**** DATA SHOWN ****

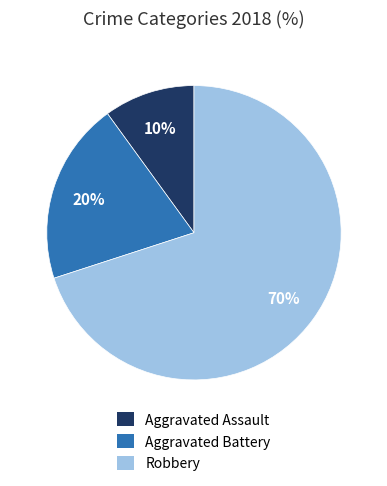

What is the smallest slice in the pie chart?

Aggravated Assault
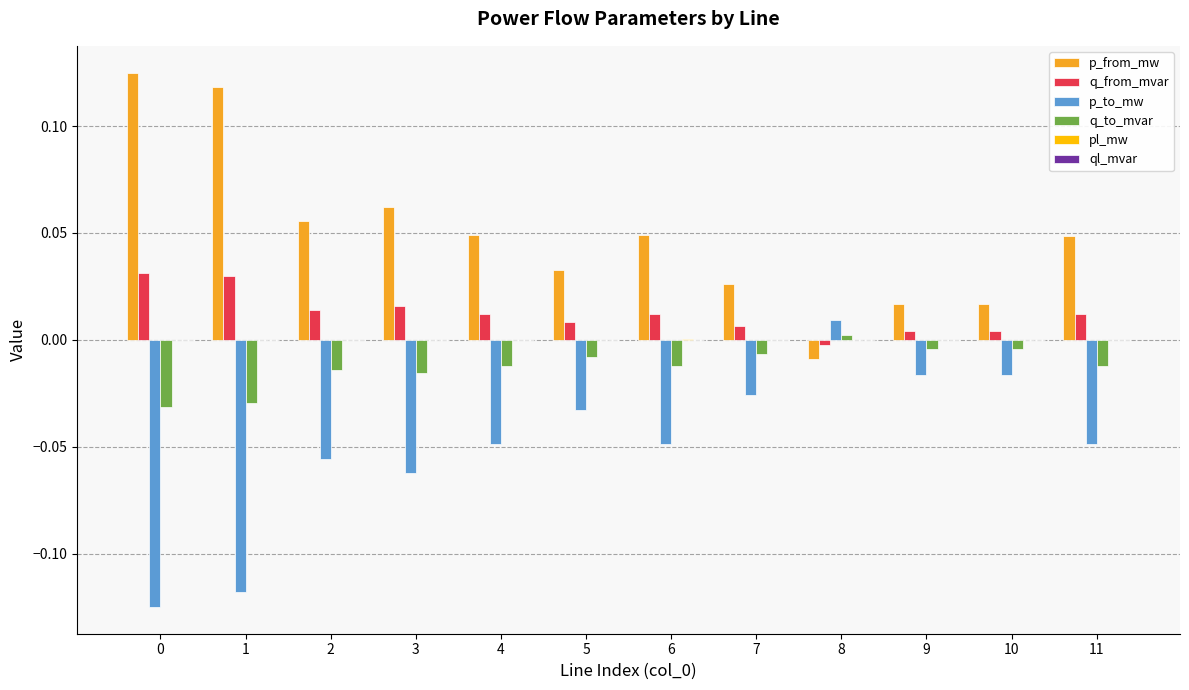

Which series has the largest total across all categories?

p_from_mw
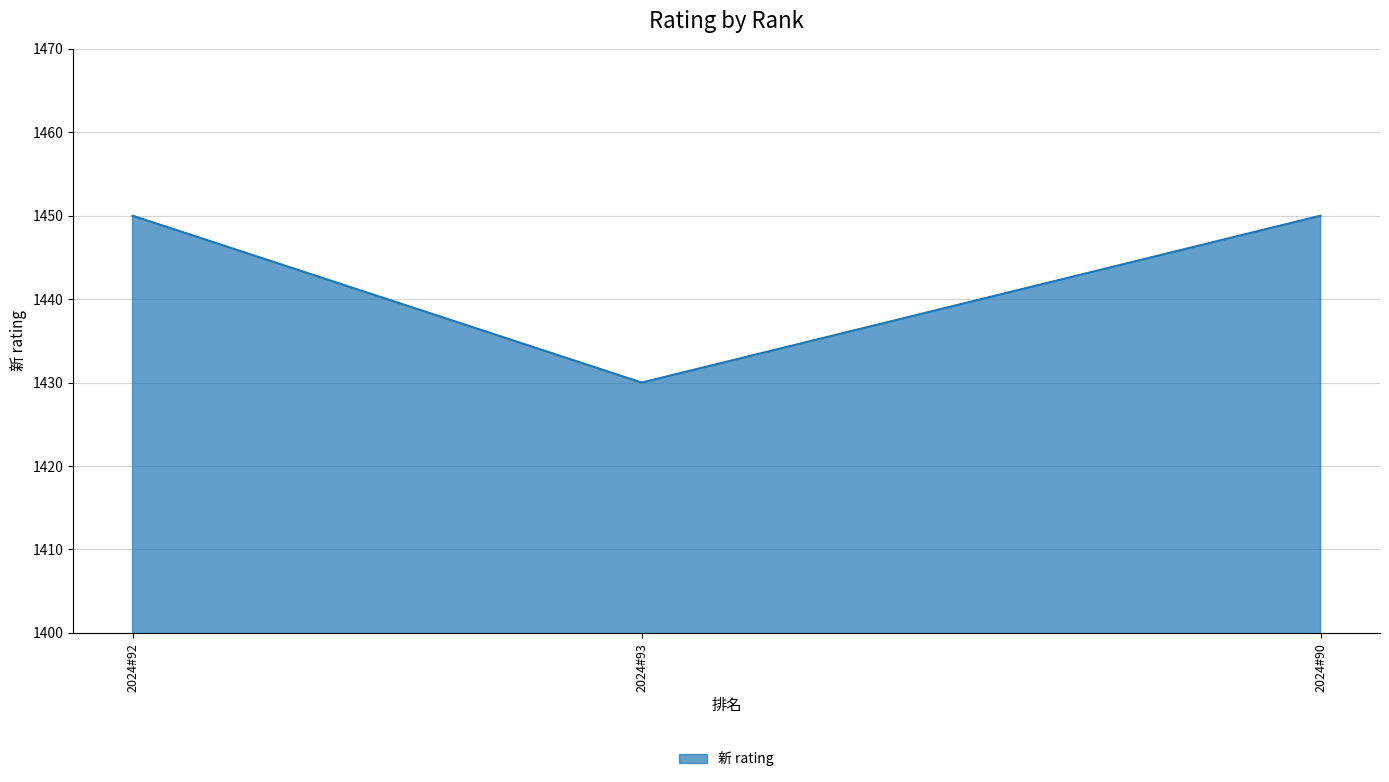

Count the values in the range 1430 to 1450.

3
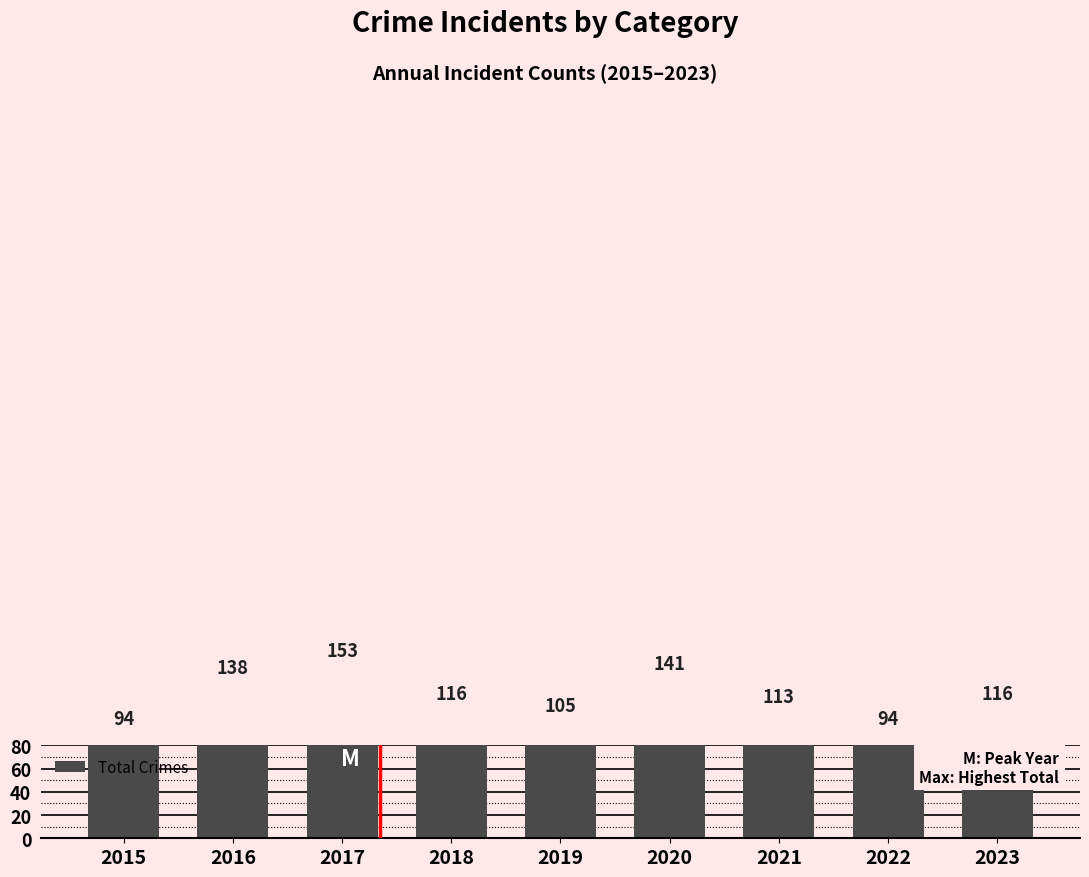

What value does the data have at 2018, to the nearest 5?

115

****

Can you write out the items again, starting at the line containing "What value does" and ending at the last of the items, with "data" switched to "series" and nothing else changed?

> [EXERCISE SOLUTION]
What value does the series have at 2018, to the nearest 5?

115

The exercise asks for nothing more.